*What you have to do*. Each line of the records that holds "аэровокзала" should be shown in full.

── Records for the task

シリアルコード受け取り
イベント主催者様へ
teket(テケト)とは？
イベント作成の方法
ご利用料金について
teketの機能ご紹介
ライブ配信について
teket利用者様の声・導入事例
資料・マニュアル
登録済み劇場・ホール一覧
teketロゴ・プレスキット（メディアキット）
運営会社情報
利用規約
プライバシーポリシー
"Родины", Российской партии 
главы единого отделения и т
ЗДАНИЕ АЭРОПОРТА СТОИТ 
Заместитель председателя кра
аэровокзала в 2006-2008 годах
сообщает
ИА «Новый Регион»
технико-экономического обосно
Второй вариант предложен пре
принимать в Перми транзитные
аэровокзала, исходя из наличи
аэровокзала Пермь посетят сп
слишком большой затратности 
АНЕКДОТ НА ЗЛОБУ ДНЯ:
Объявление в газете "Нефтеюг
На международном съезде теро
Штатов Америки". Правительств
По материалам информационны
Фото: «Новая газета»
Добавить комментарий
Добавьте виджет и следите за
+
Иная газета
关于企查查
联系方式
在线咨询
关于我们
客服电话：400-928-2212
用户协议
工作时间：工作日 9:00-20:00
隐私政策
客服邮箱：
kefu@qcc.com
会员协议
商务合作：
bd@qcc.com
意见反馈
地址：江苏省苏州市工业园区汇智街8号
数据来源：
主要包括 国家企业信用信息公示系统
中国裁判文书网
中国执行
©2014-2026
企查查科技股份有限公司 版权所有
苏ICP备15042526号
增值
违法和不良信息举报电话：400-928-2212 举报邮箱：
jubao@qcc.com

────

*Exercise output*.
аэровокзала в 2006-2008 годах
аэровокзала, исходя из наличи
аэровокзала Пермь посетят сп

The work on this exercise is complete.